Confusion et marchands du temple

Nous connaissons tous le succès actuel du logiciel libre et de son mode de développement. De nombreux éditeurs s'y intéressent, soit par pur intérêt économique, soit par souci de ne pas rester à la traine. Certains jouent le jeu, éditent des logiciels libres et en vivent. Certains prennent le train en marche et profitent de la confusion que connait le public pour essayer de se tailler une place dans la communauté du logiciel libre.

 Plutôt que d'utiliser des licences libres existantes et éprouvées, des éditeurs créent les leurs et jouent sur des ambiguïtés pour rendre difficile la distinction entre libre et non libre. La multiplication de licences semi-libres (ou même propriétaires) pour des logiciels dont le code source est disponible entretient la confusion.

 Récemment, la société Apple a créé un énorme effet d'annonce en publiant une partie de son code source sous une licence dite ``ouverte''. En fait, malgré un soutien d'une partie de la communauté du logiciel libre, plusieurs clauses suffisent à écarter cette licence du monde des licences libres (voir les textes de la FSF et de l'APRIL à ce sujet [8]).

 Un proverbe issu du monde BSD dit "ne faites pas confiance à un logiciel dont vous n'avez pas le code source''. Aujourd'hui, certains logiciels propriétaires nous montrent leur code source sans nous donner entière liberté dessus. Alors ne faites pas confiance à un logiciel dont vous n'avez pas lu la licence.

Références


 [1] Le reverse engineering regroupe l'ensemble des techniques permettant d'essayer de comprendre le fonctionnement d'un programme par un autre moyen que la documentation fournie ou les sources.

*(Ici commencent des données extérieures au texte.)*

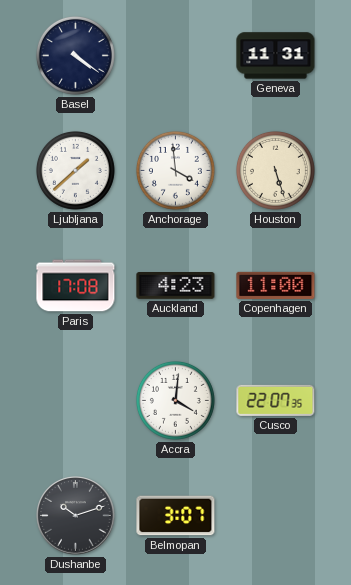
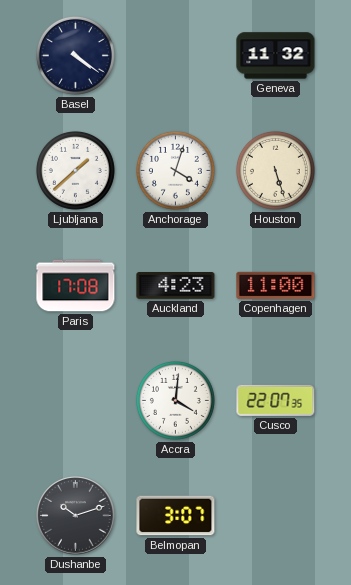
Geneva: 11:31 -> 11:32
Anchorage: 3:59 -> 4:03
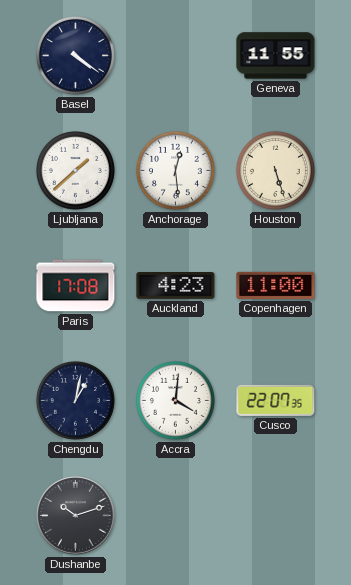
Geneva: 11:32 -> 11:55
Anchorage: 4:03 -> 12:29
Chengdu: none -> 1:02
Belmopan: 3:07 -> none
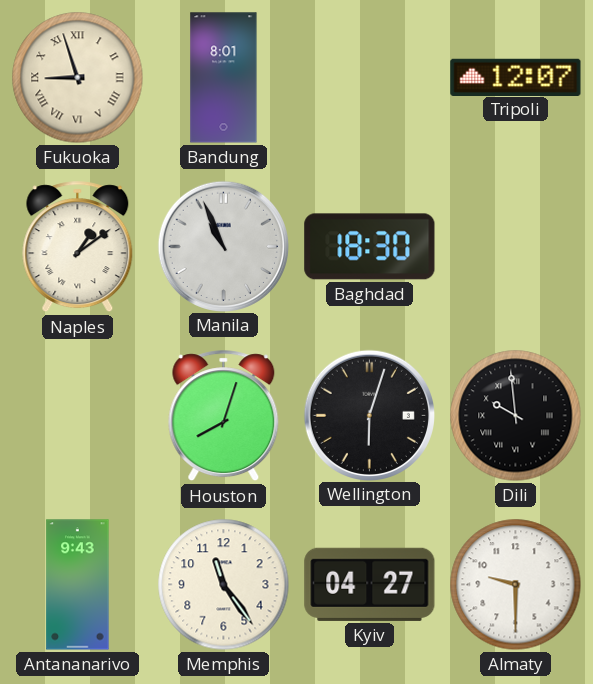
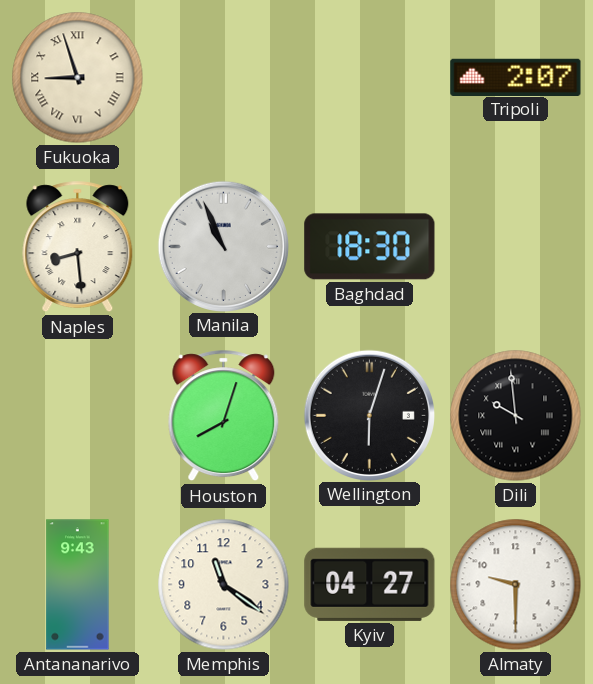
Bandung: 8:01 -> none
Tripoli: 12:07 -> 2:07
Naples: 1:09 -> 8:29
Memphis: 11:24 -> 11:21
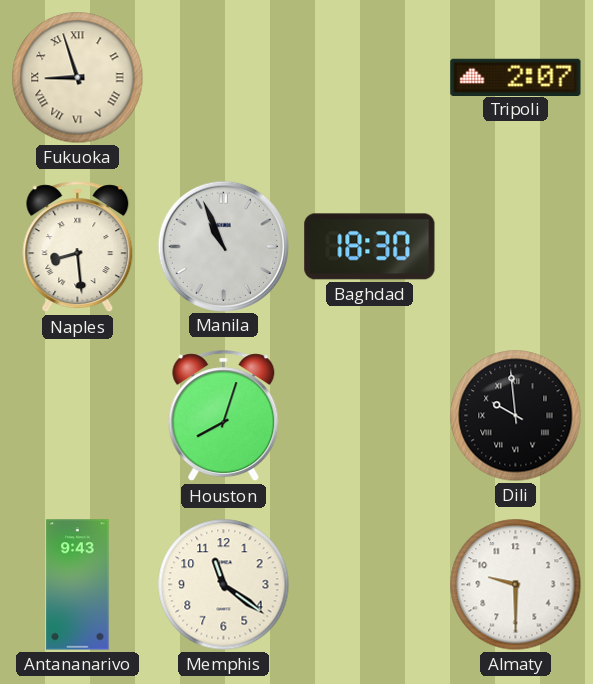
Wellington: 6:03 -> none
Kyiv: 04:27 -> none
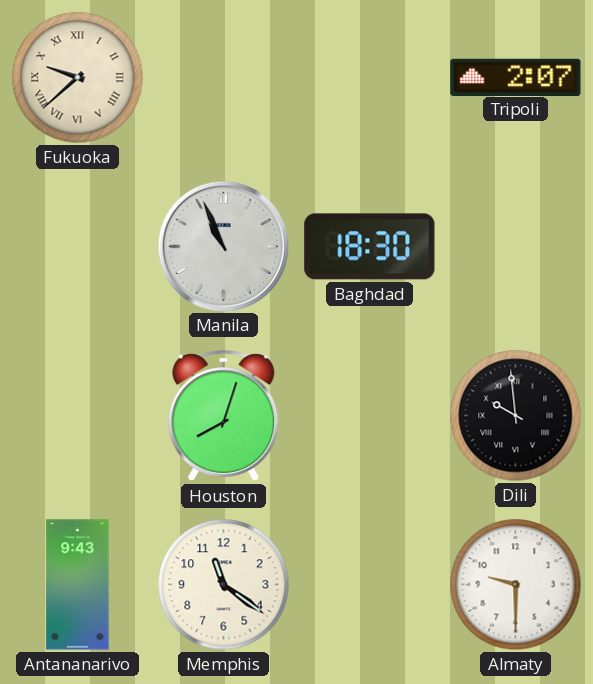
Fukuoka: 8:57 -> 9:38
Naples: 8:29 -> none
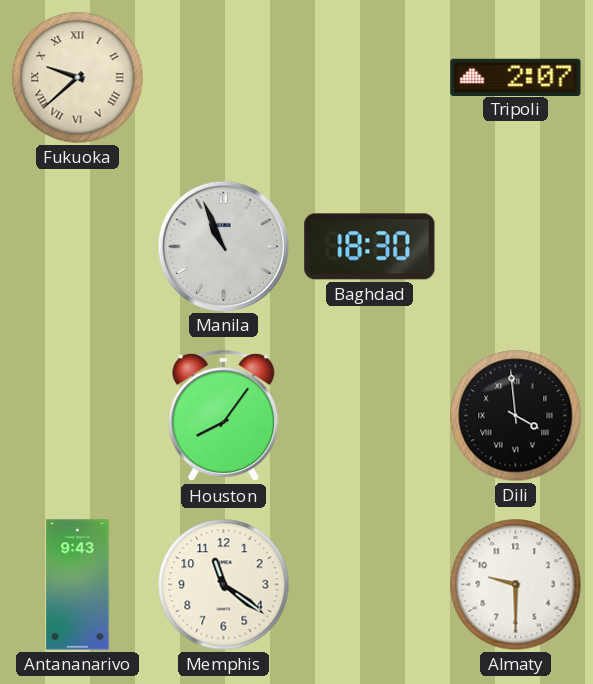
Houston: 8:03 -> 8:06
Dili: 9:59 -> 3:59
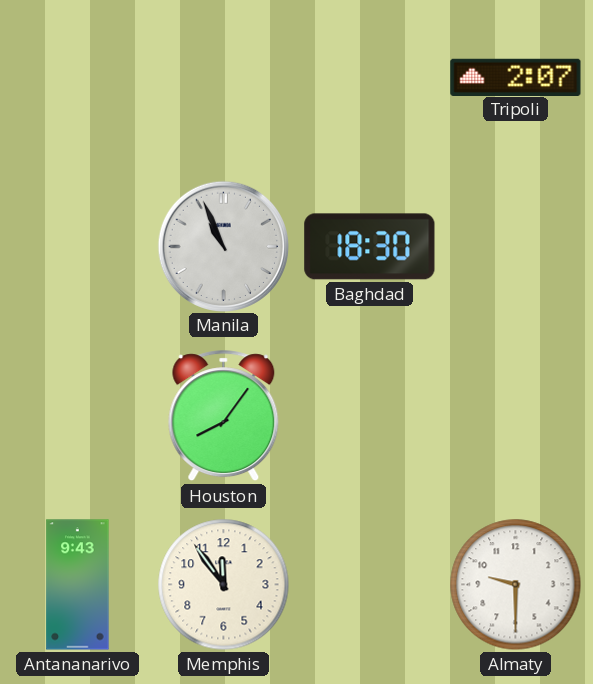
Fukuoka: 9:38 -> none
Dili: 3:59 -> none
Memphis: 11:21 -> 11:54
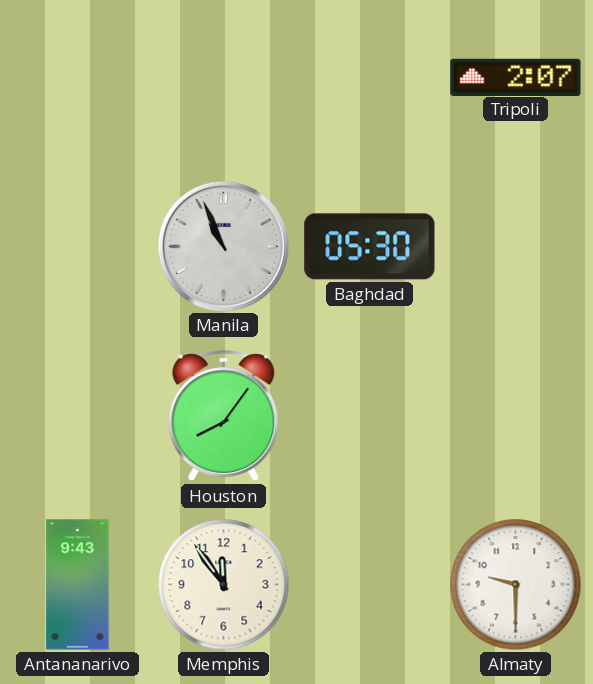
Baghdad: 18:30 -> 05:30
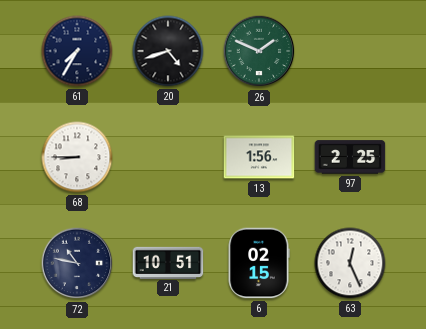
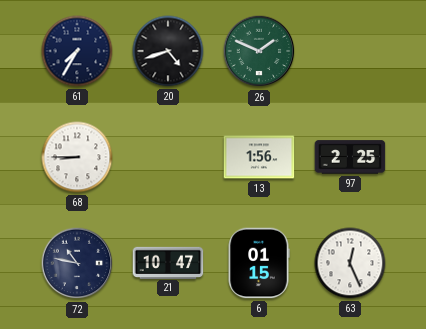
21: 10:51 -> 10:47
6: 02:15 -> 01:15
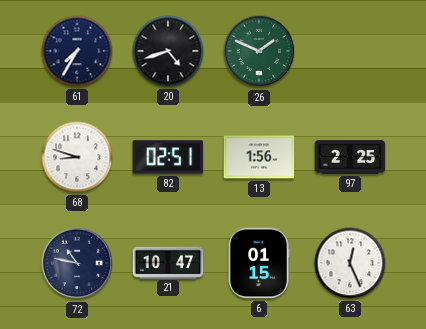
68: 8:45 -> 8:48
82: none -> 02:51
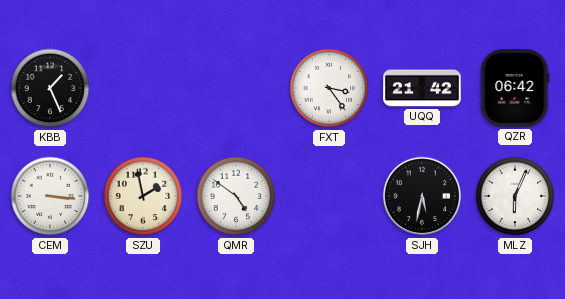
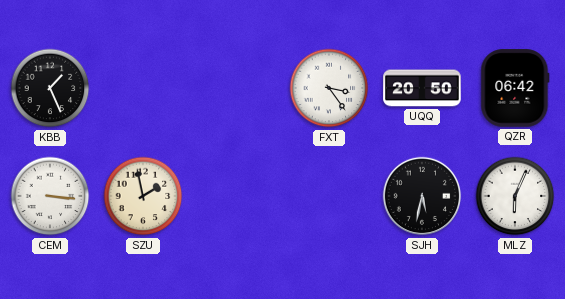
UQQ: 21:42 -> 20:50
QMR: 4:51 -> none
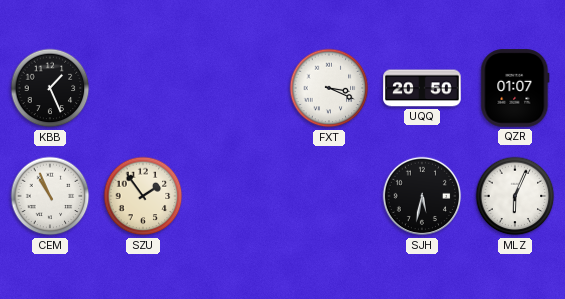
FXT: 3:24 -> 3:19
QZR: 06:42 -> 01:07
CEM: 3:16 -> 10:56
SZU: 1:58 -> 1:54
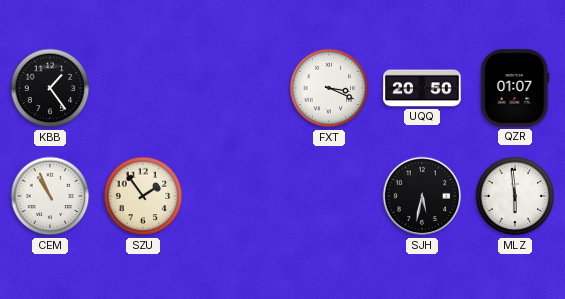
KBB: 1:26 -> 1:24
MLZ: 6:04 -> 5:59
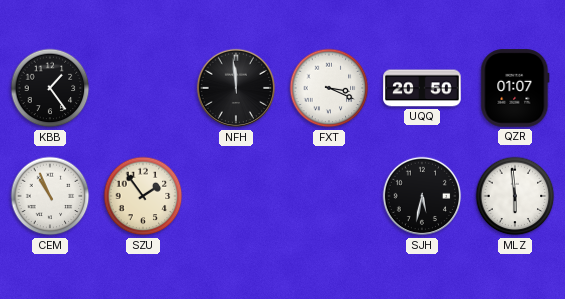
NFH: none -> 11:59
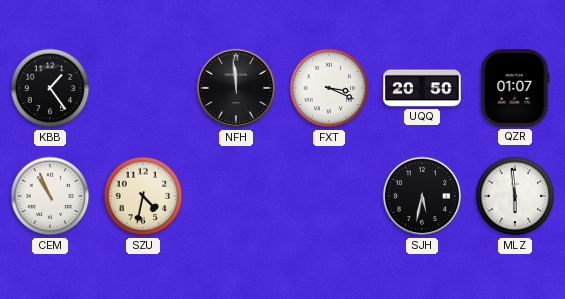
SZU: 1:54 -> 4:32
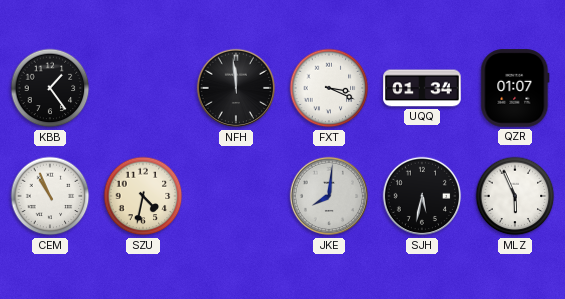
UQQ: 20:50 -> 01:34
JKE: none -> 8:01
MLZ: 5:59 -> 5:56
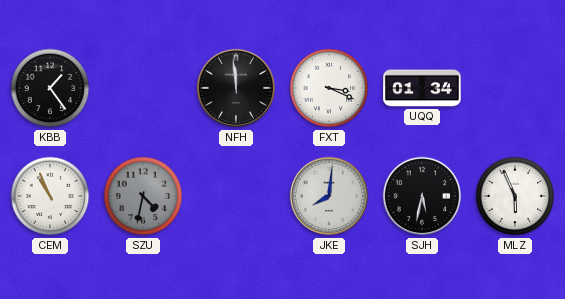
QZR: 01:07 -> none
SZU dial: cream -> grey
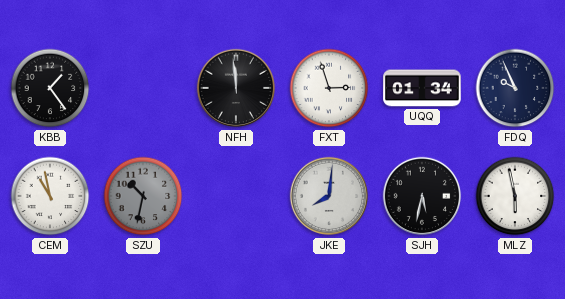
FXT: 3:19 -> 2:57
FDQ: none -> 9:56
CEM: 10:56 -> 10:58
SZU: 4:32 -> 10:32
MLZ: 5:56 -> 5:58
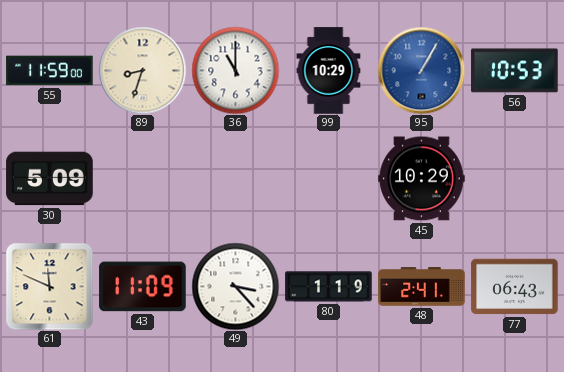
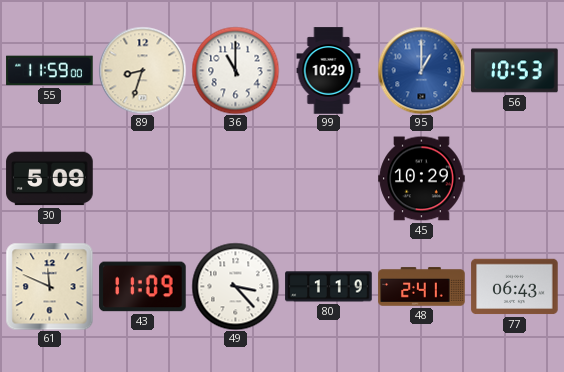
95: 1:05 -> 1:00
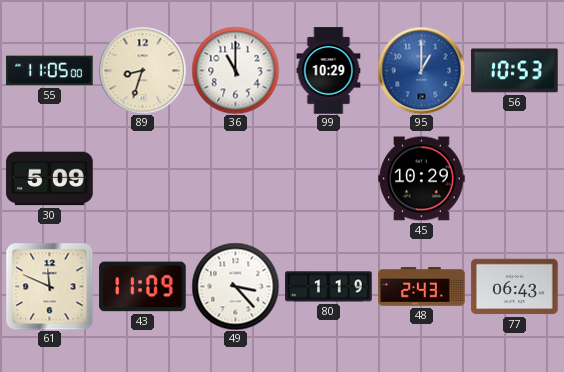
55: 11:59 -> 11:05
48: 2:41 -> 2:43
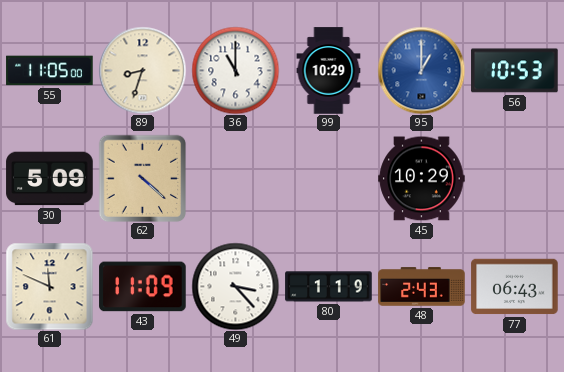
62: none -> 4:22
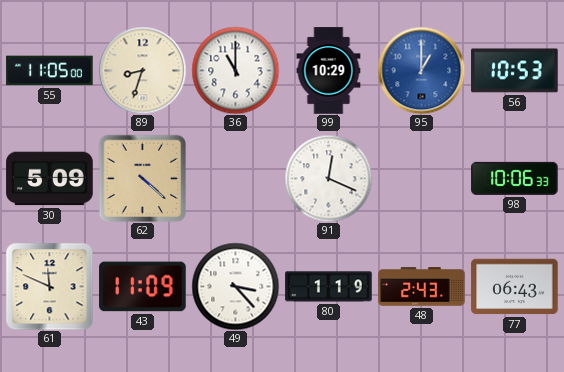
91: none -> 12:19
45: 10:29 -> none
98: none -> 10:06
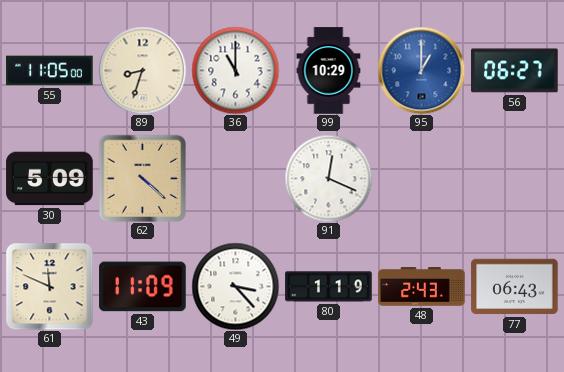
56: 10:53 -> 06:27
98: 10:06 -> none
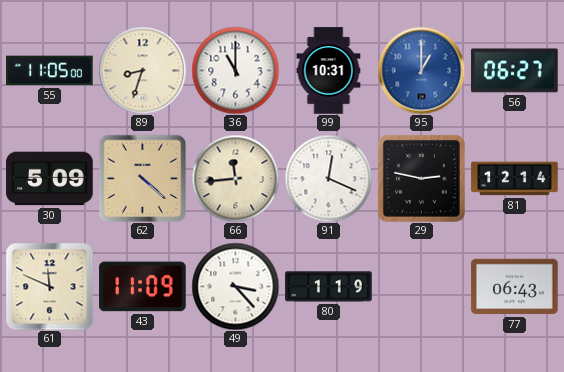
99: 10:29 -> 10:31
66: none -> 11:44
29: none -> 2:47
81: none -> 12:14
48: 2:43 -> none
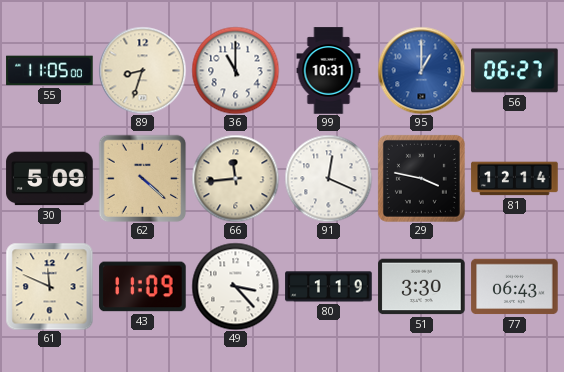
29: 2:47 -> 3:47
51: none -> 3:30
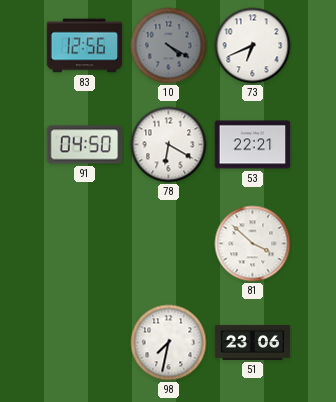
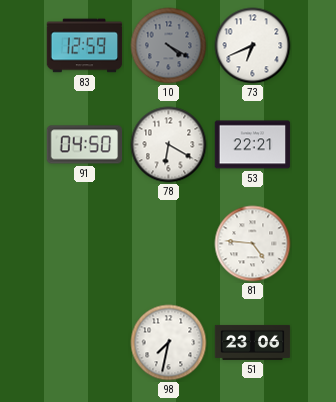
83: 12:56 -> 12:59
81: 3:52 -> 4:46
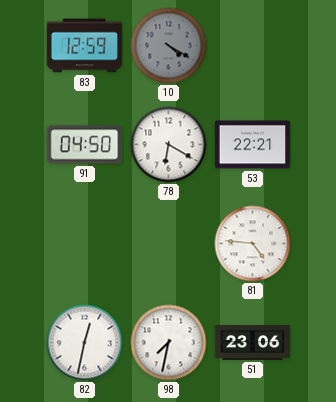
73: 6:41 -> none
82: none -> 12:32
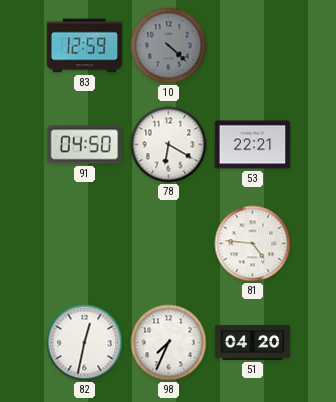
10: 4:20 -> 4:22
98: 7:32 -> 7:34
51: 23:06 -> 04:20
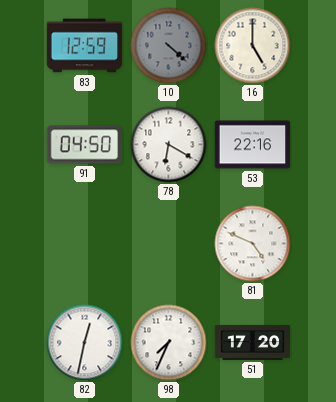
16: none -> 5:00
53: 22:21 -> 22:16
81: 4:46 -> 4:49
51: 04:20 -> 17:20
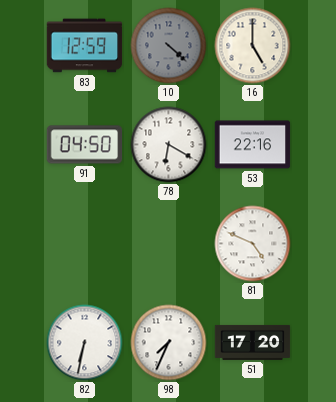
82: 12:32 -> 6:32
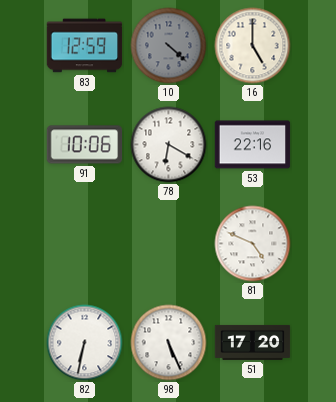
91: 04:50 -> 10:06
98: 7:34 -> 5:26
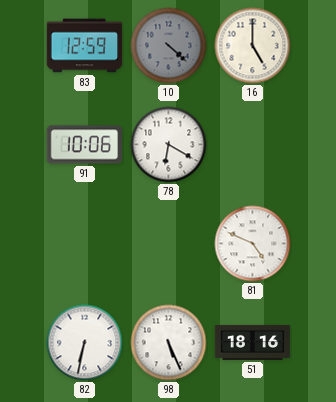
53: 22:16 -> none
51: 17:20 -> 18:16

Il s'agit dans la plupart des cas de passer du langage binaire dans lequel un programme est écrit à un langage à peine plus compréhensible par un humain, ou d'examiner les communications qu'effectue un programme.

 [2] Richard Stallman est l'inventeur du concept du logiciel libre, le fondateur de la Free Software Foundation (FSF) et l'initiateur du projet GNU dont le but est de développer un système d'exploitation entièrement libre (il existe aujourd'hui sous le nom de GNU/Linux).